Von Albanien nach Rumänien

Unruhen und Umbrüche in Südosteuropa

Innerhalb weniger Monate haben sich in gleich vier südosteuropäuschen Ländern Umbrüche ereignet oder vorbereitet, die es an Bedeutung mit der "samtenen Revolution" der Jahre 1989 bis 1992 aufnehmen können. Betroffen sind fast alle Länder, die sich gegen den politisch-geographischen Begriff vom "Balkan" nicht wehren können *): Jugoslawien (Serbien/Montenegro), Bulgarien, Rumänien und Albanien. Auf den ersten Blick verblüffen das zeitliche Zusammentreffen und manche Ähnlichkeit in den Zielen, sogar den Aktionsformen der Bewegungen. Alle vier Länder sind politisch von einem harten Gegensatz zwischen "roten" Ex-Kommunisten und "blauen" Demokraten geprägt.

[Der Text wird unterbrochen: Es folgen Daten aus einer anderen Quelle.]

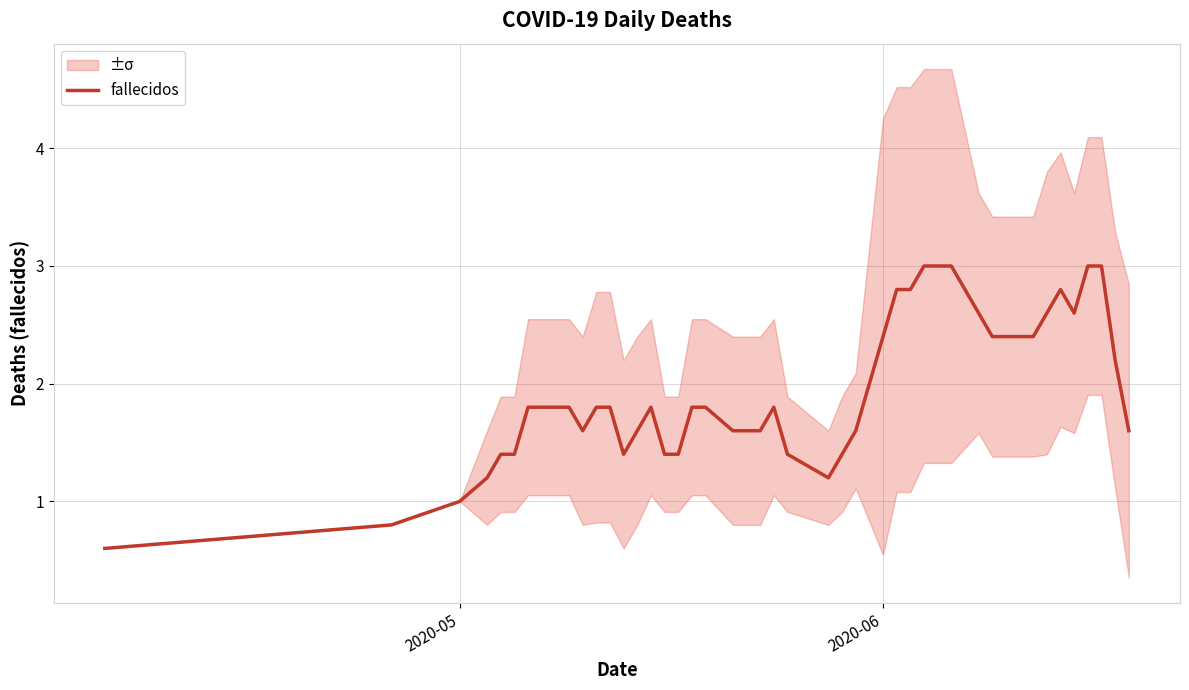

What is the minimum value for fallecidos?

0.6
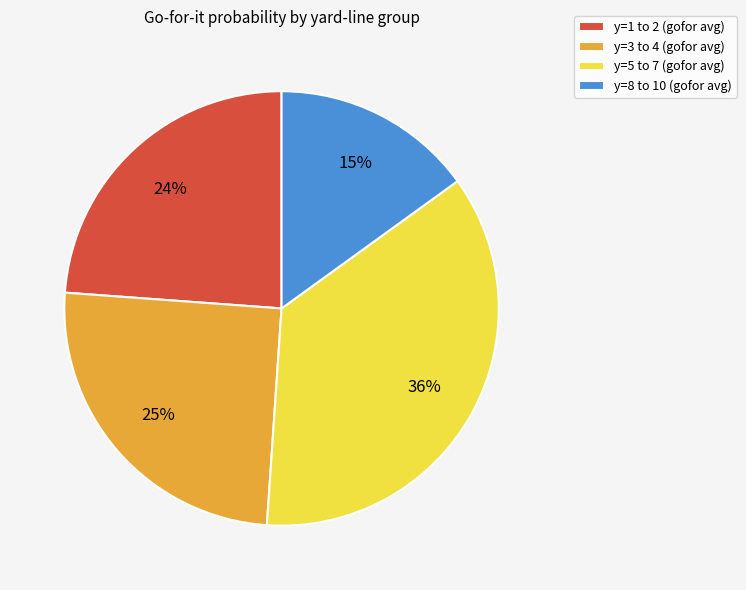

What percentage is the y=3 to 4 (gofor avg) slice, to the nearest percent?

25%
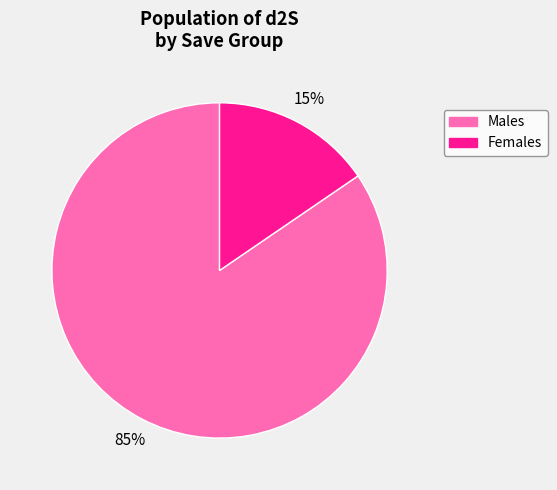

How many slices are in this pie chart?

2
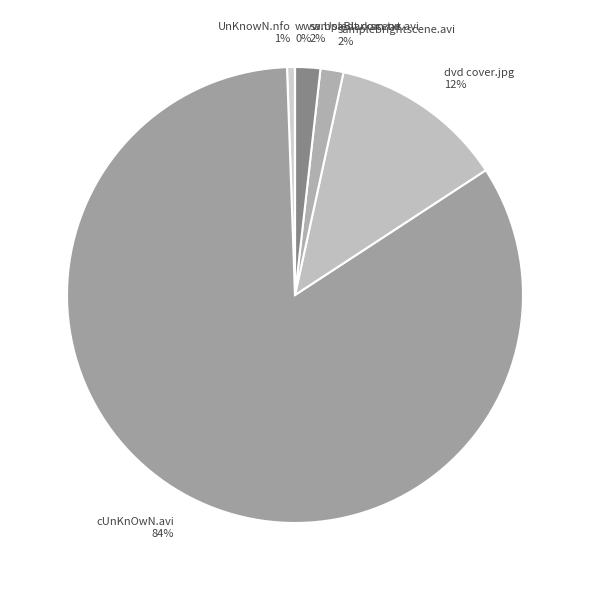

Combined, do samplebrightscene.avi and dvd cover.jpg account for over 50%?

No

Zu Jahresbeginn 1997 sah es so aus, als wenn der tägliche Protest in Belgrad und anderen serbischen Städten auf Bulgarien und dann auf Albanien übergegriffen hätte. Und umgekehrt verfuhr die serbische Opposition mit der Wahl von Zoran Djindjic zum Bürgermeister von Belgrad offenbar nach einem Drehbuch, das in Rumänien und Bulgarien geschrieben wurde: Dort stiegen die demokratischen Hauptstadtbürgermeister, Victor Ciorbea in Bukarest und Stefan Sofijanski in Sofia, nach wenigen Monaten im Amt zu Regierungschefs auf. Auf den zweiten Blick sind die Verhältnisse, die Gründe für den Umbruch und seine Formen und die Aussichten in allen vier Ländern sehr unterschiedlich.